I do an exercise where each night as i lay in bed, I think of positives or funny memories. I thought I’d share the time I had a full blown panic attack that actually turned out to be funny!
It was spirit week at my kids school. One day was wear different sneakers day and another day was whacky hair day. Well on hair day I went all out! I spray painted one son’s hair red white and blue... and the other son neon orange and green stripes with a Mohawk shape. They looked awesome!
I get to school and driving through the drop off lane where your kids get out and walk into school and we just drive off. My boys got out. As they walked into the school I noticed no ones hair looked crazy?! I panicked! Omg what was I to do? I couldn’t stop traffic and get out screaming for them to get in the car ASAP! That would’ve been crazy! My hands were tied and I had mixed up which day was which!
I cried all day and beat myself up! It sent me right into a panic attack on the way home but not for me... I was having one for them! A sympathy panic attack!
So I’m tortured and feel awful all day! Can barely function ... I made it to a store to get ice cream for after school to go with my apology to them for my epic mom fail!
They walk in the door and I was confused! They were laughing and smiling.

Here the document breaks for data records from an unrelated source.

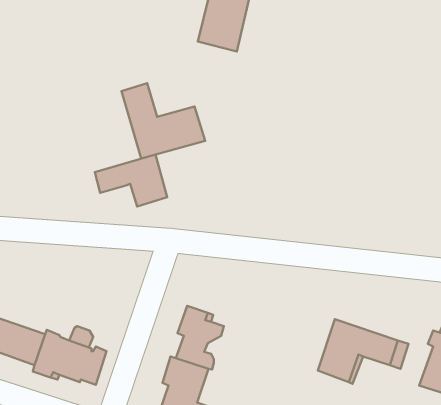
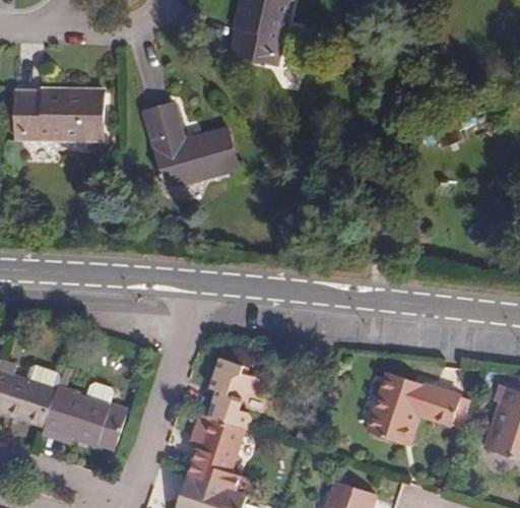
building: none -> [15,91,104,140]
building: [95,155,167,207] -> none

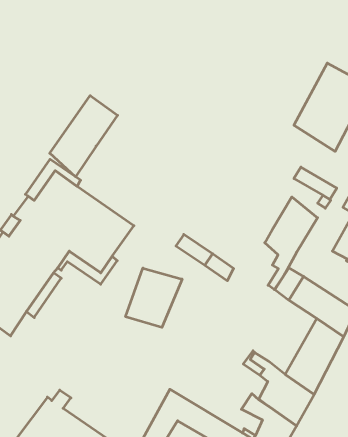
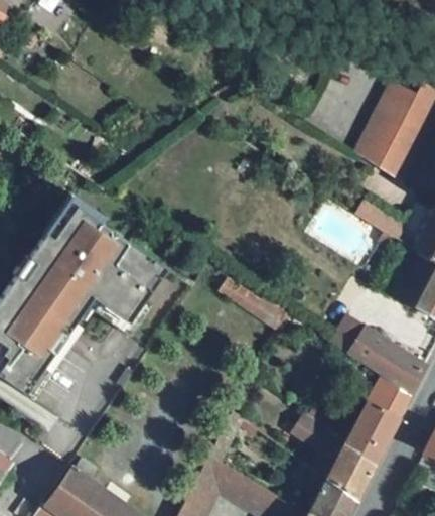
building: [50,96,118,177] -> none
building: [265,197,318,290] -> none
building: [126,268,182,327] -> none

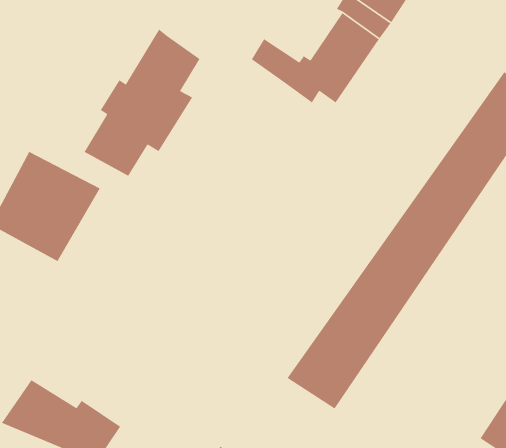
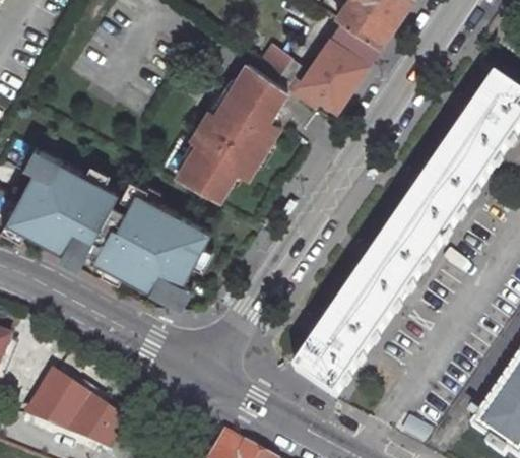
building: [84,29,201,177] -> [177,60,287,200]
building: none -> [73,188,213,304]

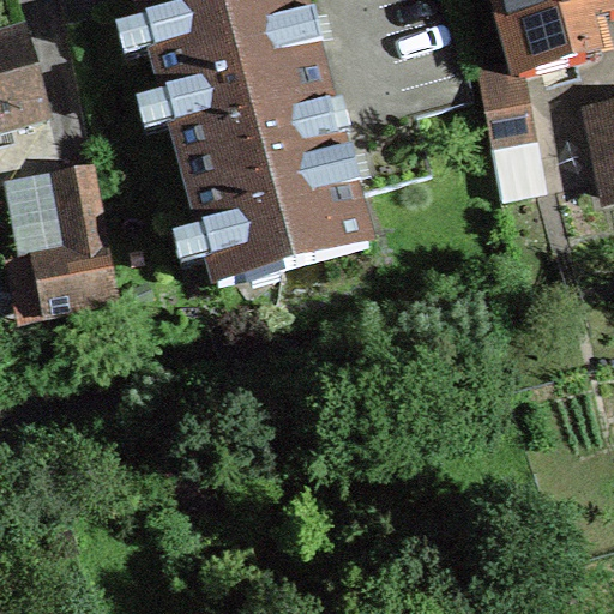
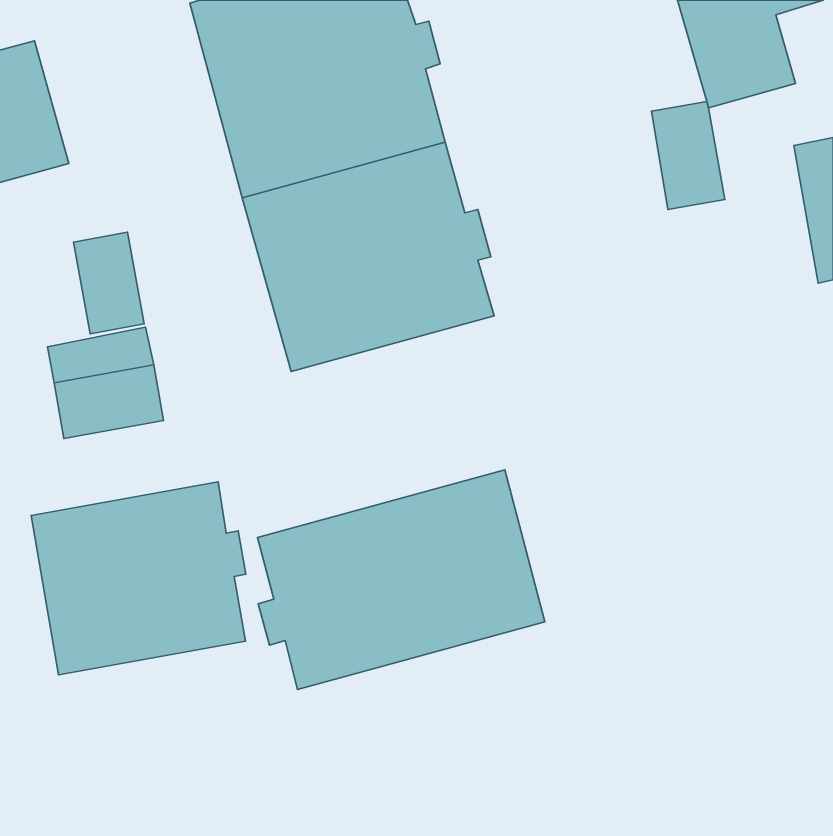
building: none -> [258,470,545,690]
building: none -> [31,482,246,675]

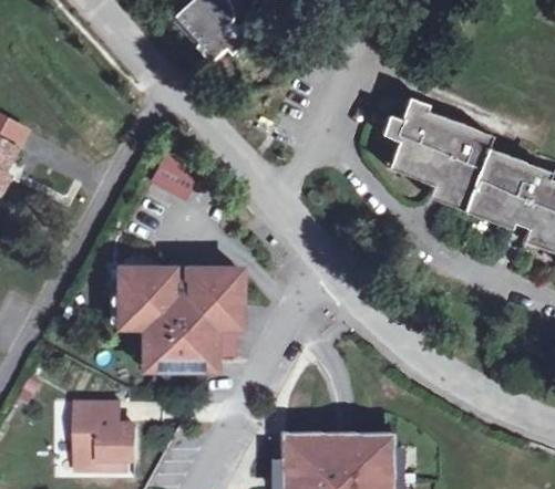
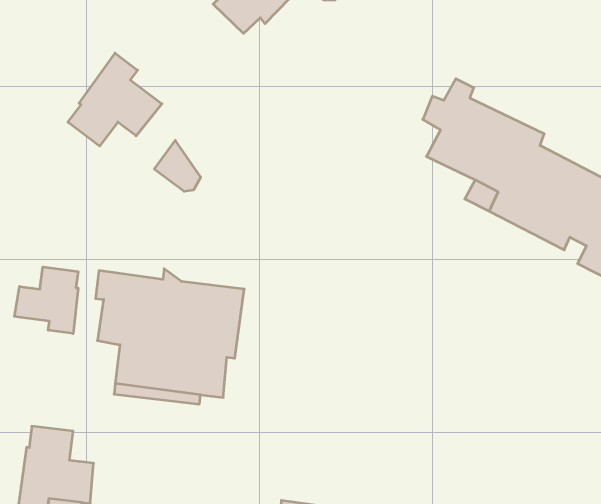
building: none -> [68,53,162,146]
building: none -> [14,267,78,334]

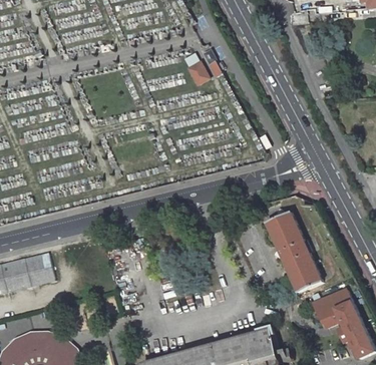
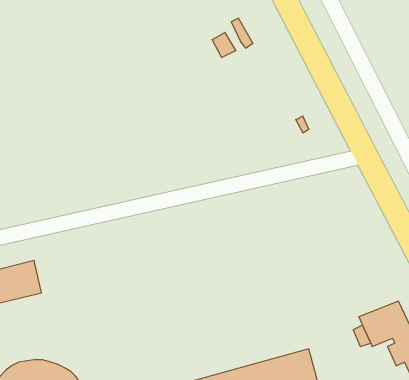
building: [266,209,321,289] -> none

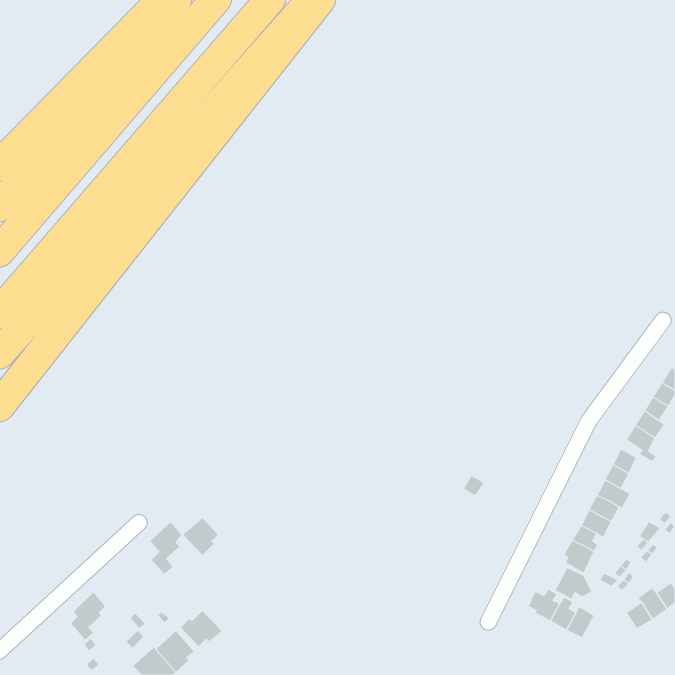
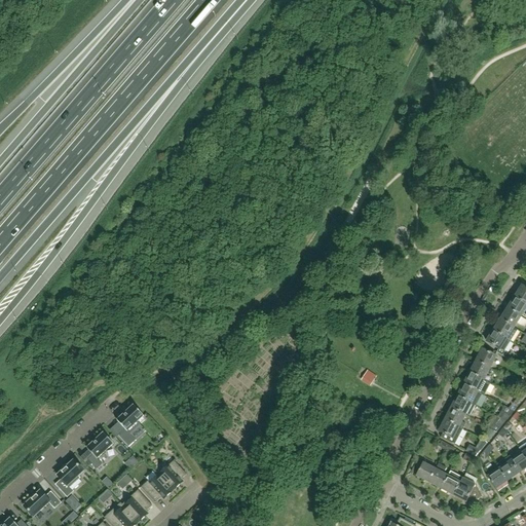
building: [183,518,218,556] -> [157,460,185,490]
building: none -> [85,433,112,468]
building: [555,568,592,599] -> [452,478,481,502]
building: none -> [23,490,61,517]

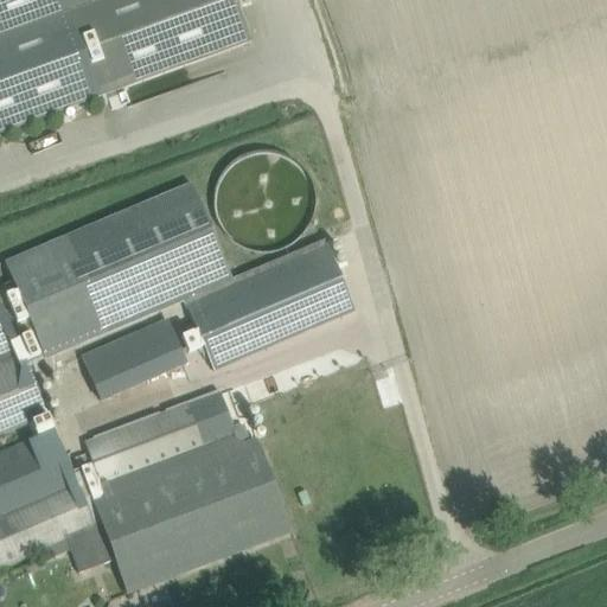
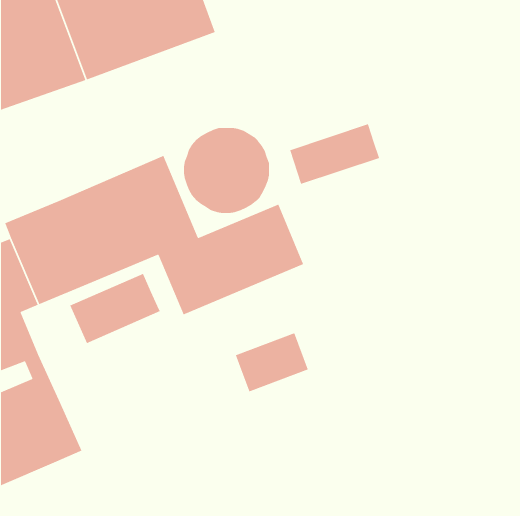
building: none -> [289,123,380,185]
building: none -> [235,332,309,393]
building: [66,389,292,590] -> none

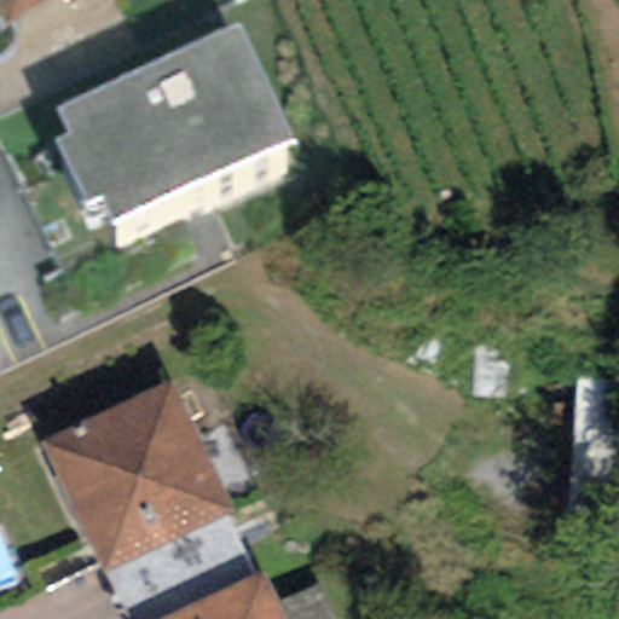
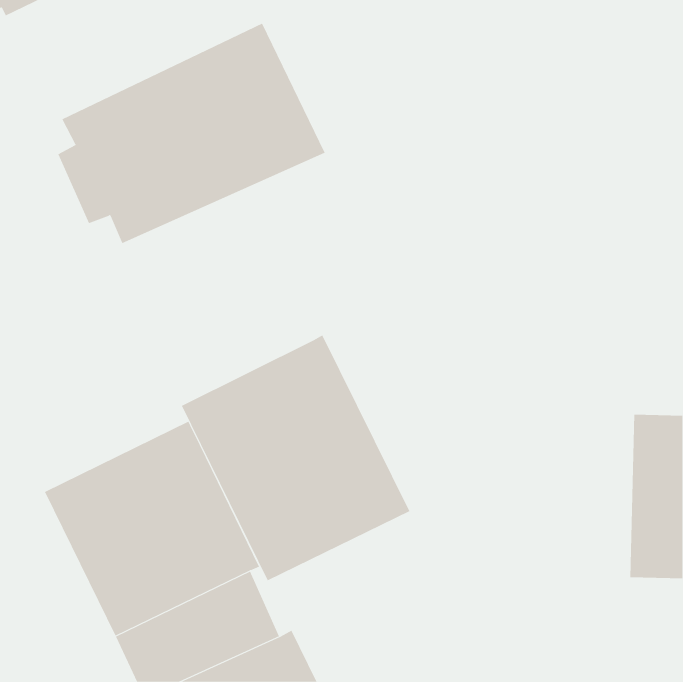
building: none -> [181,334,410,581]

They instantly blurt out “oh it’s okay mom, we can just wear this same hair tomorrow for hair day and we don’t even have to wash it, it’ll already be done and we can sleep 15 mins extra!
I whispered In my head ... shut up mom and just go with it!
I thought for sure kids were teasing them and they felt embarrassed and sad. I deemed myself the worst parent ... I couldn’t even get spirit week right! Ha! We laugh to this day about it! Didn’t phase them a bit and I sabotaged myself for nothing!